After the creation is complete, open the data factory and select the Author & Monitor tile to start the Azure Data Factory application in a separate tab.
# Step 2: Create an ADF pipeline and set the source system
Use the Copy data tool to create a pipeline that reads data from a file in your data storage and writes to CDF.
On the Let's get started page, select the Create pipeline tile.
Open Activities > Move and transform.
Drag and drop the Copy data onto the canvas and enter a unique name in the Name field.
Open the Source tab > New.
Select the datastore that references the source system you're extracting from.
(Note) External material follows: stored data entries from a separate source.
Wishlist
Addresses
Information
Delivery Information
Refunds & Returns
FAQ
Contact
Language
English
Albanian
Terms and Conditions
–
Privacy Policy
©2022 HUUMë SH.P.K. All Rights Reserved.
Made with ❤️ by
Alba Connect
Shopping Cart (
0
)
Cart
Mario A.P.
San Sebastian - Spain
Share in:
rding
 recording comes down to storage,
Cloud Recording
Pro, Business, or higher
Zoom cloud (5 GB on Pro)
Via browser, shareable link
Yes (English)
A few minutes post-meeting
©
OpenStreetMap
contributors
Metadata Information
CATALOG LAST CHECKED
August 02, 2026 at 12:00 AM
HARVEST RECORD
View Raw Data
In this example we'll extract data from a .csv file in Azure Blob Storage.
Create a new linked service that links your data store to the data factory.
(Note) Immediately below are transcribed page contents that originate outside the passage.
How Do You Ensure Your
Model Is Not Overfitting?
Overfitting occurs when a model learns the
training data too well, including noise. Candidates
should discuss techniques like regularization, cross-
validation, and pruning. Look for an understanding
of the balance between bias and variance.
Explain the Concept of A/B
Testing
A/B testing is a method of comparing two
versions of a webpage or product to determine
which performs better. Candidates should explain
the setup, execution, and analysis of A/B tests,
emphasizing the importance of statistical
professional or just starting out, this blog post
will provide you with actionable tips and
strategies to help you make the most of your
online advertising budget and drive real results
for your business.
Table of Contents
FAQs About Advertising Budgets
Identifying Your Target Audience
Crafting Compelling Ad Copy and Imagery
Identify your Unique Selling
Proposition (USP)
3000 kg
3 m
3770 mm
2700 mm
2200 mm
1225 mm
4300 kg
Enter a unique name for the service.
Select your Azure subscription and storage account.
Click Test connection to make sure you are connected to the selected storage account.
Under Set properties, set the file you want to read data from.
Enter a unique name for the source data set.
Browse to the file you want to use.
Select First row as header to reuse the source file's header columns.
# Step 3: Set PostgreSQL gateway as sink
In this step, add the PostgreSQL gateway as the destination using a sink in ADF.
Open Copy data > Sink tab.
In the Sink dataset field, select New.
Select or search for Azure Database for PostgreSQL.
Click Open to open the sink data set.
On the Connection tab, add a linked service for the sink data set.
Click New to add a linked service.
Under Account selection method > Enter manually.
In the Fully qualified domain name field, enter
skywarp.<cluster>.cognite.aiwhere <cluster> is where your CDF instance is installed. If you don't know the cluster name, contact Cognite support.
In the Port field, enter 5432, which is the default port for the PostgreSQL gateway.
For Database name and User name, enter the username returned from the PostgreSQL gateway.
In the Password field, enter the password returned from the PostgreSQL gateway.
In the Encryption method field, select SSL.
Optionally, select Validate server certificate.
Click Test connection to make sure you are connected to the Azure database for PostgreSQL.
# Step 4: Set the destination database table
Back on the Connection tab, you need to select the destination table from the tables available in your PostgreSQL gateway database. You can choose between several resource types (opens new window) like assets, events, and data points.
- In the Table field, select the table matching the destination RAW Table or the CDF resource type
public.<cdf_resource_type>, for instance, public.assets or public.timeseries.
Navigate back to the Sink tab on your pipeline.
- Under Write method, select Bulk insert.
# Step 5: Map the source and destination tables
Open the Mapping tab on your pipeline.
Click Import schemas to import the table columns and remove the lines you won't use.
Map the columns according to your requirements.
Click Debug in the top bar to run the PostgreSQL gateway.
# Step 6: Verify your data
Verify that the configuration is successful.
- Sign in to Cognite Data Fusion (opens new window)
- In the top menu, select Explore & Build or Browse staged data and check that the data has been successfully ingested.